How do partnerships boost interoperability?

Tripathi: The CDC has been a tremendous partner, and we’ve been closely collaborating with them. Our teams are integrated to support their goals with the CDC Data Strategy and the Data Modernization Initiative, a significant federal investment to improve public health infrastructure across the country.

More than 50 public health jurisdictions—state, local, territorial and tribal—are now live on TEFCA, utilizing modern, secure network infrastructure for electronic case reporting. This is a major step forward for public health. During the pandemic, many public health jurisdictions lacked modern technology, leading to overwhelmed systems that either shut down or relied on outdated methods like faxing and phone calls—far from the system we expect in the U.S.

In collaboration with the CDC, we are working on nationwide data standards, known as the U.S. Core Data for Interoperability. These minimum data standards are required for electronic health record vendors to support, making information sharing easier and more efficient. This effort helps integrate public health with the healthcare delivery sector, ensuring that both clinical care and public health use the same standards.

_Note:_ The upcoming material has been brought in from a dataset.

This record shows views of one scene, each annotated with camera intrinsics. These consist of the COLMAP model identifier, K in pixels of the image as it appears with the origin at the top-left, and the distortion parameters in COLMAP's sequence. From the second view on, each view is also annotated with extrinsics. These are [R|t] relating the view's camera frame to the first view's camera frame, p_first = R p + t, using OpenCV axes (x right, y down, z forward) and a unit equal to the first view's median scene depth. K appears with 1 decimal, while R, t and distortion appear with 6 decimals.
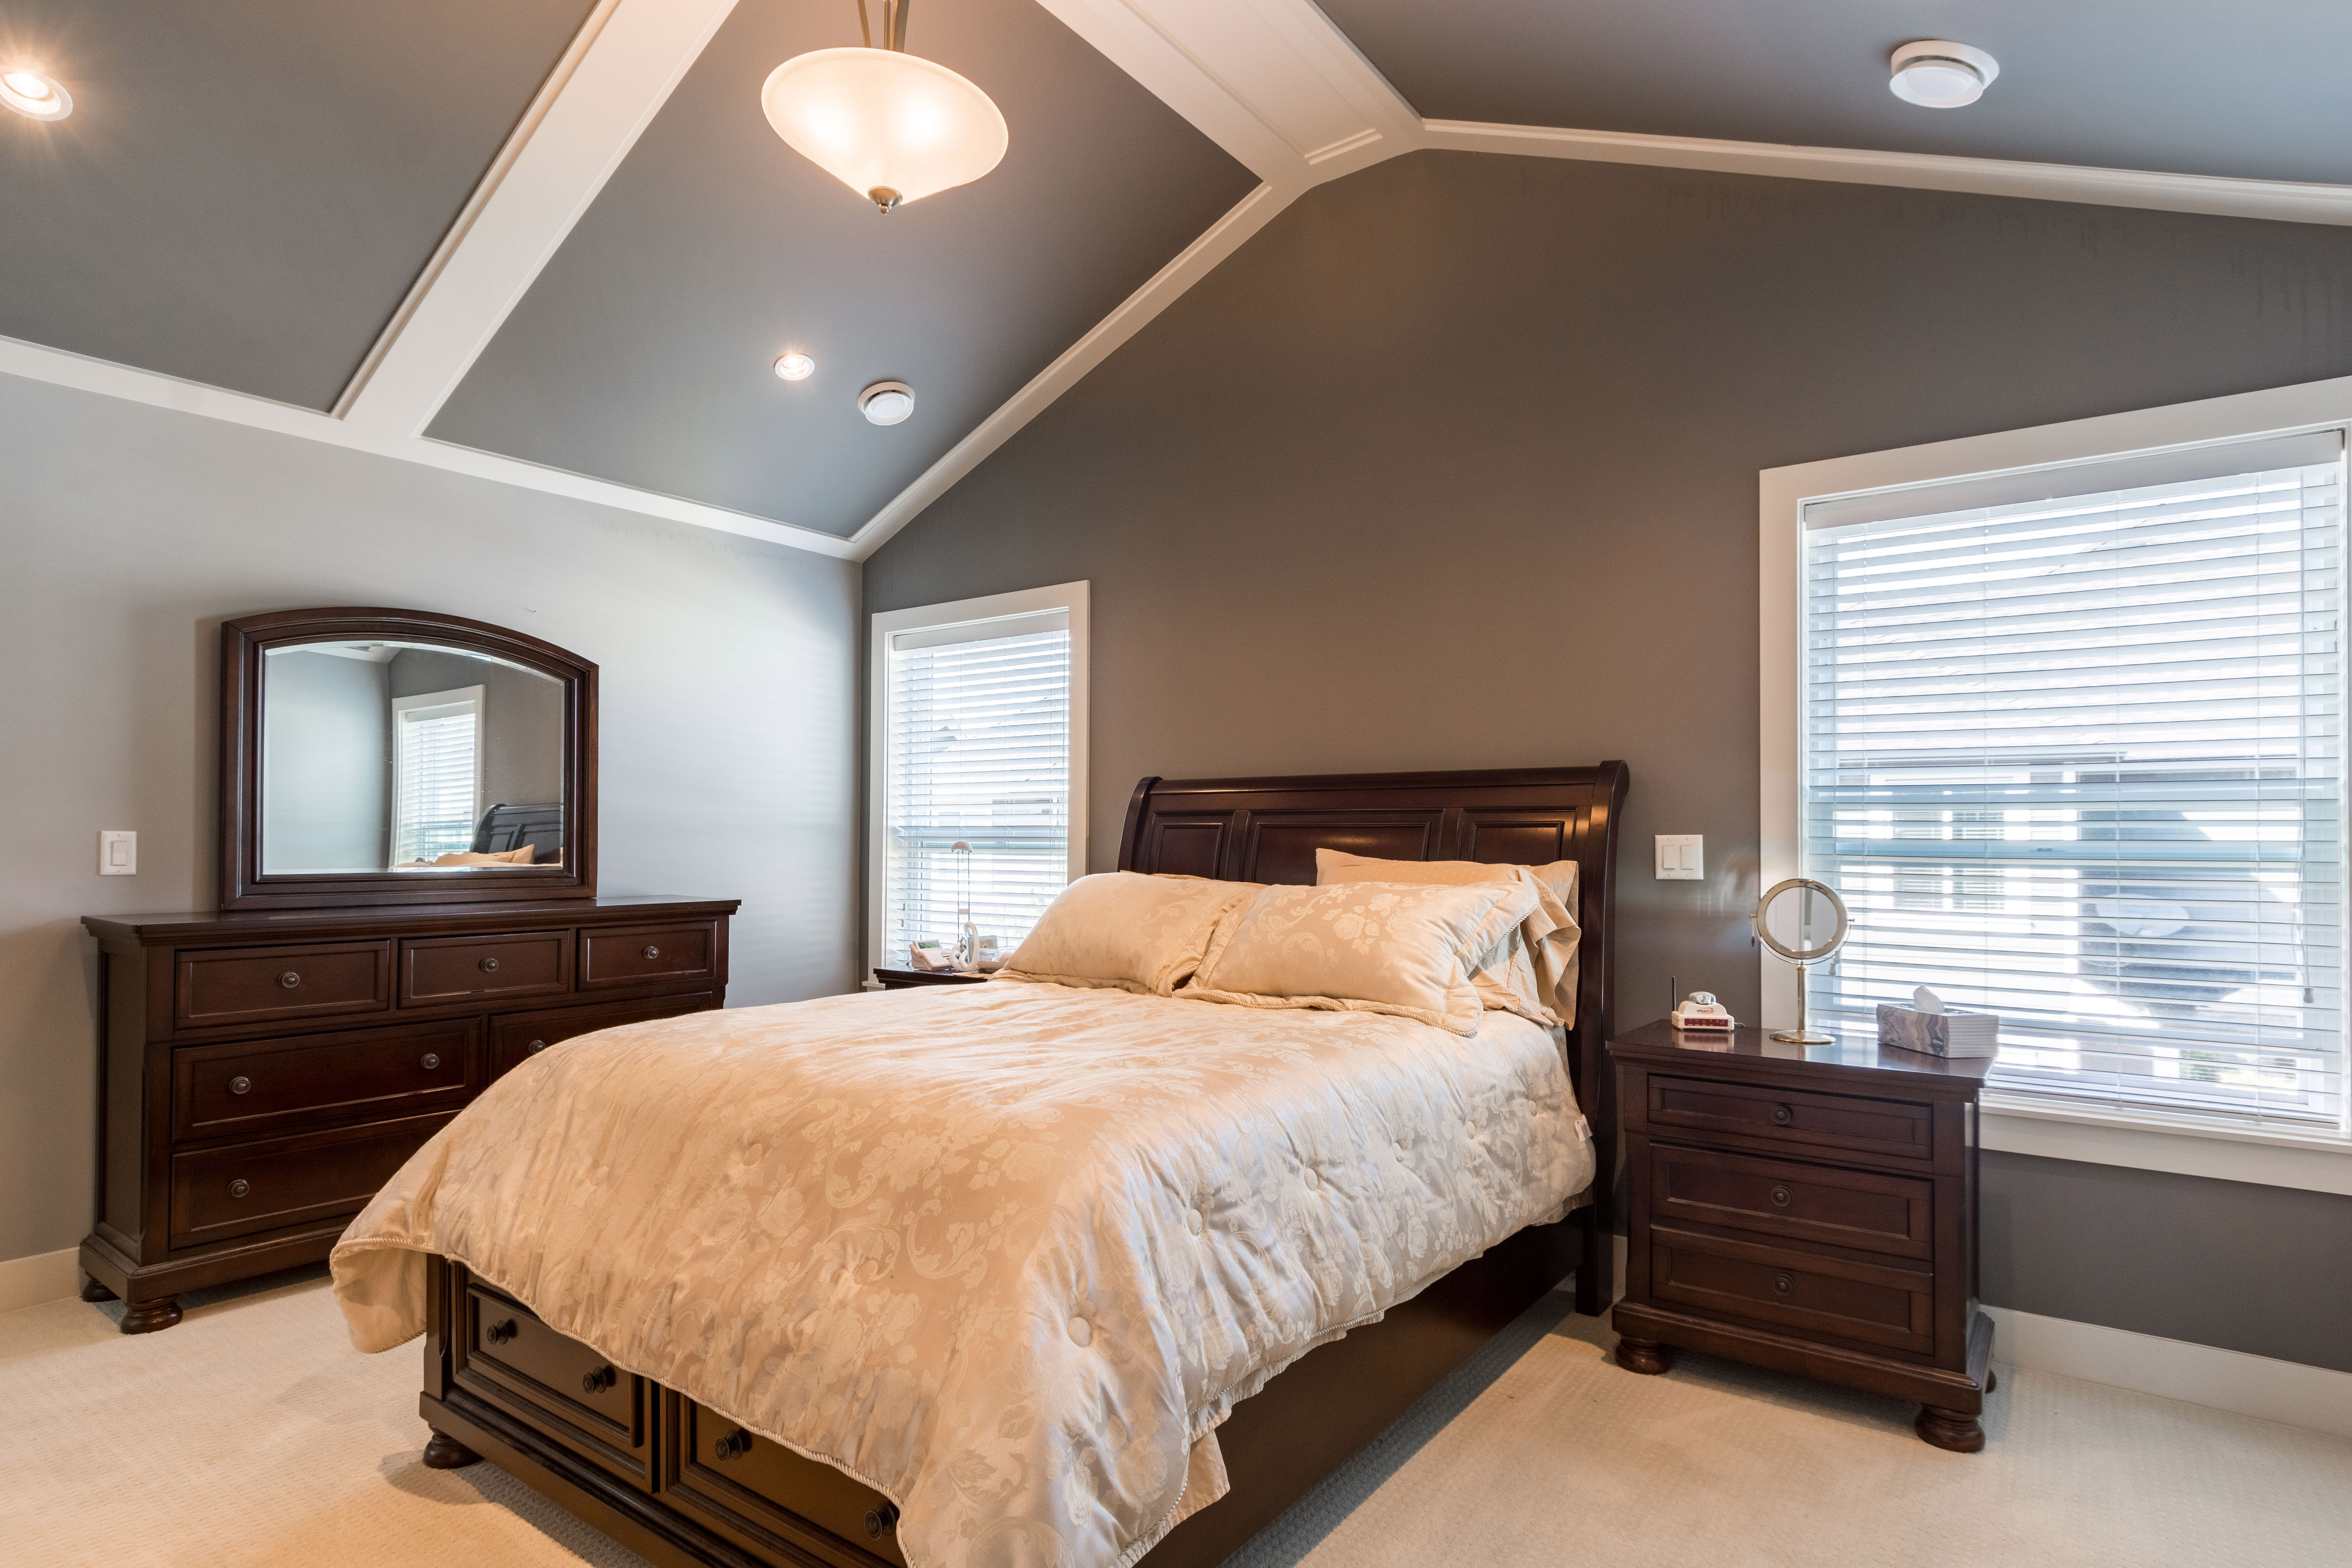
lens RADIAL K [[1265.7, 0, 1176.0], [0, 1265.7, 784.0], [0, 0, 1]] dist [-0.000750, -0.000264]
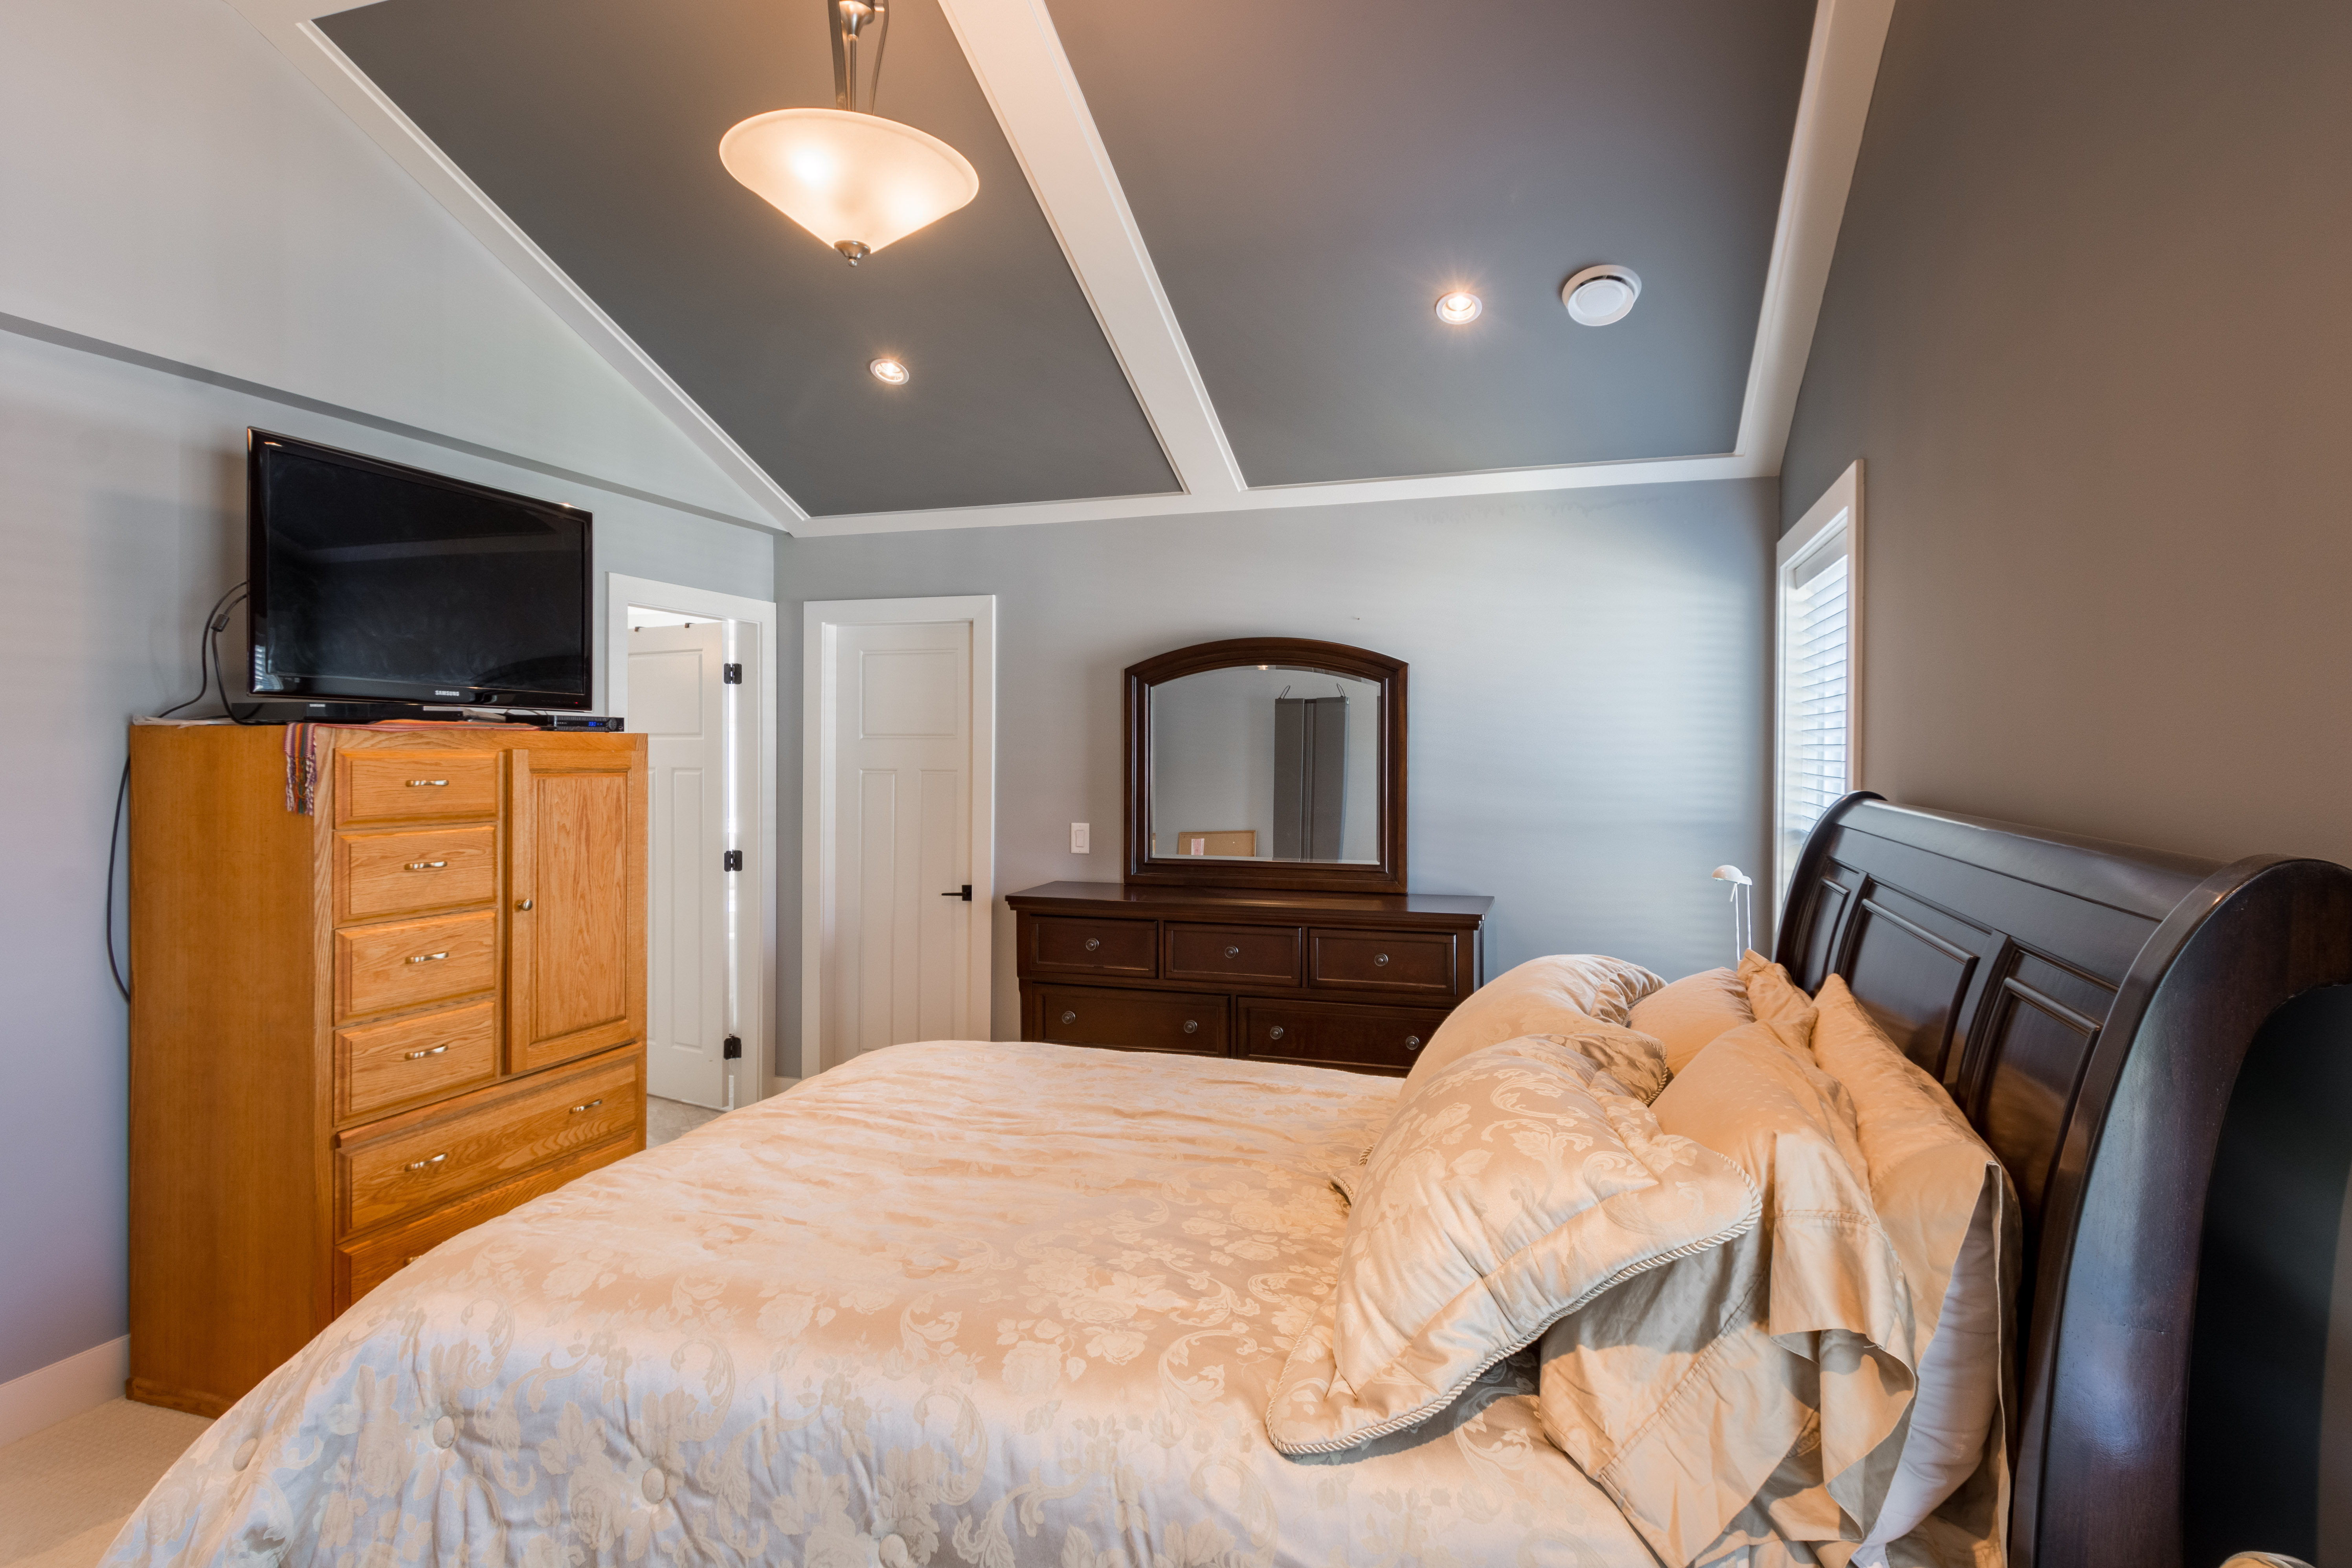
lens RADIAL K [[1227.7, 0, 1177.8], [0, 1227.7, 751.1], [0, 0, 1]] dist [0.000492, 0.000031]
pose [[0.324006, -0.001721, -0.946053, 0.914783], [0.044628, 0.998913, 0.013467, -0.102547], [0.945002, -0.046584, 0.323731, 1.148894]]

Most of the data public health relies on comes from clinical systems like hospitals and physician offices, so aligning these standards will streamline data access and enable more effective public health actions.

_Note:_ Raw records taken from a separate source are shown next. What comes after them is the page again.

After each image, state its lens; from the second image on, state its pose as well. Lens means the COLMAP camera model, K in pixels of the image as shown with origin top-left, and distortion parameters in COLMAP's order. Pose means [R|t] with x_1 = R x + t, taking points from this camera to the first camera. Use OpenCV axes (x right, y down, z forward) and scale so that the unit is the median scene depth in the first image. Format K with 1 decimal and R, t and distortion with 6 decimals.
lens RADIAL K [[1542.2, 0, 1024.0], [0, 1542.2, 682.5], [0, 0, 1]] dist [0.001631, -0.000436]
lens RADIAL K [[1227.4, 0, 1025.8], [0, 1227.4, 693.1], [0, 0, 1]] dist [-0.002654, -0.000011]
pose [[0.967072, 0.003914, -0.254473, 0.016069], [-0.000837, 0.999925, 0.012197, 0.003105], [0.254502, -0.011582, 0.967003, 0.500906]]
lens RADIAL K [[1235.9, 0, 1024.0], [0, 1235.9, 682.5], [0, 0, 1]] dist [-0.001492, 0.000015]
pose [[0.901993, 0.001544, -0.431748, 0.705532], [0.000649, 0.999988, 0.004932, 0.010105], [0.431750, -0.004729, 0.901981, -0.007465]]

What are your tech and data priorities in 2025?

Tripathi: We’re targeting three key areas. First, we will continue to build the digital foundation. The U.S. has invested heavily in EHRs, with 97% of hospitals and 80% of physician offices now using certified EHRs, a significant achievement. Over the past decade, both public and private sectors have worked hard to reach this point, but we must keep strengthening this digital infrastructure.

Our healthcare system is increasingly digital, and we must ensure that it remains strong with no long-term gaps. The Post-Acute Care and Behavioral Health sectors didn’t benefit from incentive funds from Medicare and Medicaid, so we’re focused on helping them adopt key technologies and data standards. These minimum standards are updated annually, and we aim to continue expanding them to make information sharing easier.

Second, we aim to simplify interoperability. By establishing standard network interoperability and APIs, we’re working to make data sharing as seamless as the technologies that power our cell phones and apps. We want interoperability to be that simple. The electronic health record systems we require to use the Fast Healthcare Interoperability Resources (FHIR) APIs are also now being adopted by health insurers for claims data. Our goal is for patients to experience the same ease in healthcare that they do when tracking a pizza order — knowing where their care is at every step.

Finally, we are working extensively on AI to ensure transparency. It’s important that providers feel confident in using AI technologies, which we believe will greatly benefit both patients and providers. By increasing transparency, we help ensure that providers trust the AI tools in their EHR systems and are able to use them effectively to improve patient care.